Nilsen's nephew, Gerald Nilsen, a former carpet salesman in Toms River, N.J., accused the singer of "stealing money from me, the kids at St. Jude, and two other friends that my aunt intended her money to go to."
Francis angrily disputed the claims and said her phone records would prove there had been no contact with Nilsen.
She said her lawyers have found no evidence that Nilsen was under psychiatric care or taking any medication when she killed herself.
The family's lawyer said Nilsen's behavior says it all. "This isn't something a sane person would do," Brown said.
The singer said she was shocked when she first heard of the suicide and bequest.
"I felt so bad when I heard the news about this woman," she said. "At first I was willing to give her family half and also make a $25,000 donation to St. Jude Hospital."
She said they turned down the offer and threatened to embarrass her publicly if she didn't give them the full amount.
"They were trying to hold up the payment. So I sued them," she said.
Francis, born Concetta Rosemarie Franconero in Newark, N.J., soared to the top of the charts after she sang "Who's Sorry Now" on Dick Clark's American Bandstand in 1958.

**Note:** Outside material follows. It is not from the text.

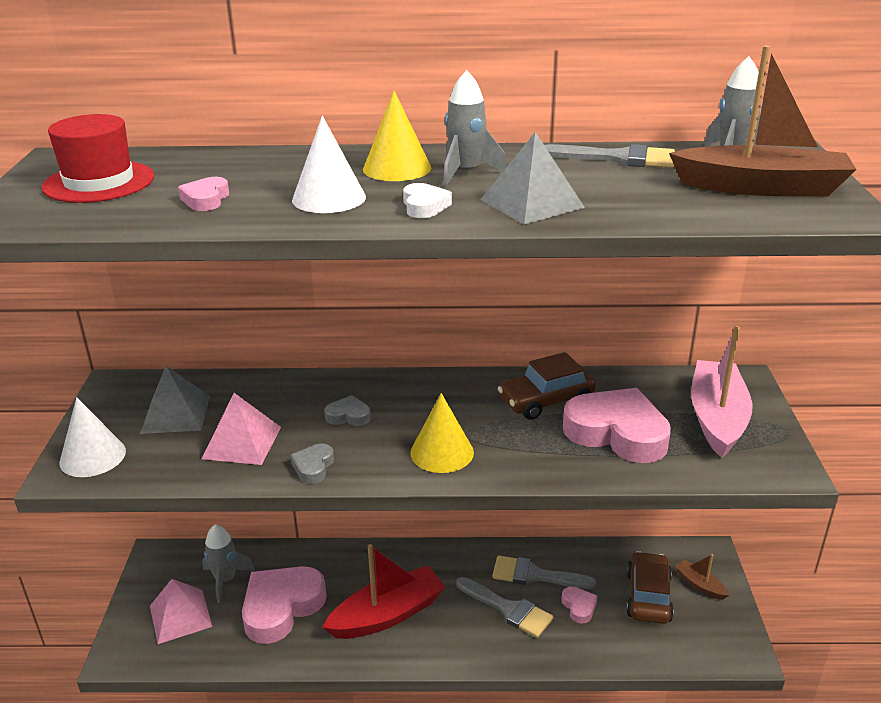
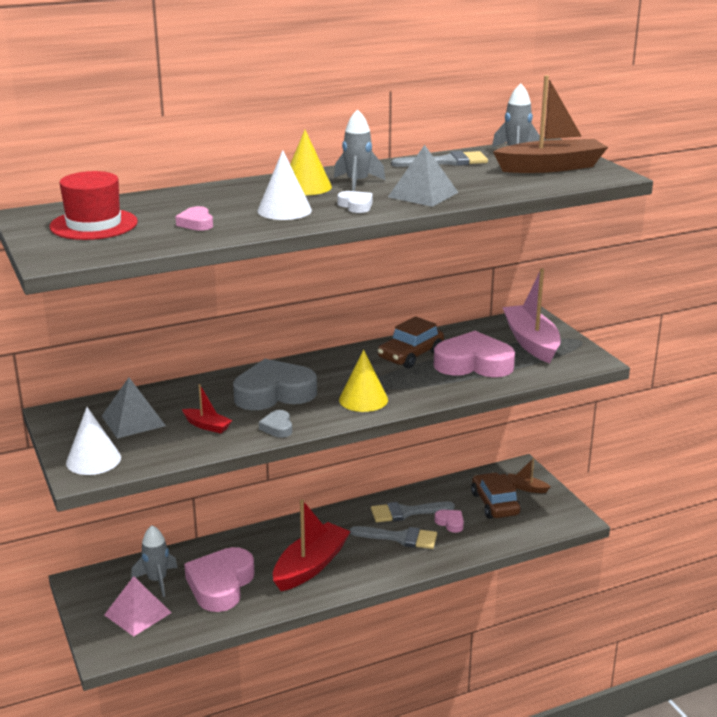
camera: 25 degrees left, 5 degrees down
(242, 442) = (207, 426): pink pyramid -> red boat
(348, 416) = (274, 393): grey heart -> grey heart, size x2.25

During her heyday, she appeared regularly on TV, headlined Vegas and even played a command performance for Britain's Queen Elizabeth II. Her hits included "Where the Boys Are," "Everybody's Somebody's Fool," "My Heart Has a Mind of Its Own" and "Don't Break the Heart That Loves You."

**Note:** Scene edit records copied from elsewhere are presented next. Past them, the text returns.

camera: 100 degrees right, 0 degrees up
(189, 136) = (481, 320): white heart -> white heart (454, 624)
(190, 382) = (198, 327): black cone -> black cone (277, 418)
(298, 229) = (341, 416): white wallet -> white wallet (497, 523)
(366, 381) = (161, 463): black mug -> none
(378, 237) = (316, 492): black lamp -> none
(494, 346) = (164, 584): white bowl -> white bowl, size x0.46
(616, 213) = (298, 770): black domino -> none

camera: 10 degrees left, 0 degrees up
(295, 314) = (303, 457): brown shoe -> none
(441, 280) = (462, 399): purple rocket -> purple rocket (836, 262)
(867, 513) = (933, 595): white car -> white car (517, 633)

She still performs and will appear in Boston, San Francisco and Los Angeles in October.
Despite her career successes, Francis' personal life was littered with tragedy. She was divorced four times. Her lawyer brother was murdered by the mob. Her father ran off the man she calls the true love of her life, teen crooner Bobby Darin, at gunpoint.

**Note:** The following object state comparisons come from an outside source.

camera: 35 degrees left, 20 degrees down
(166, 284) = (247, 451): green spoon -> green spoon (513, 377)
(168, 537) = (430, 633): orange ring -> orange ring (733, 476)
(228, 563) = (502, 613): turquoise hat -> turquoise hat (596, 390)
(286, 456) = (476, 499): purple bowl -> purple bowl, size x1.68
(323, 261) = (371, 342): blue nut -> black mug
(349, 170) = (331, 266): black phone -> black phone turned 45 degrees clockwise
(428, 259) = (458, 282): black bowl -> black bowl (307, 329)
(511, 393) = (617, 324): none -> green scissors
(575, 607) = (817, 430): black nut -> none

After a 1974 appearance at the Westbury Music Fair, a rapist broke into her Howard Johnson's motel room on the Jericho Turnpike and attacked her, sending her into years-long seclusion.
Francis credited loyal fans like Nilsen for helping her to get through her darkest days.
"They are more like friends than fans," she said.
As to the bequest, Francis said Nilsen wanted her to have the money, not her distant family.
"I don't want to be greedy about this, but it's clear she didn't provide for these people," the singer said.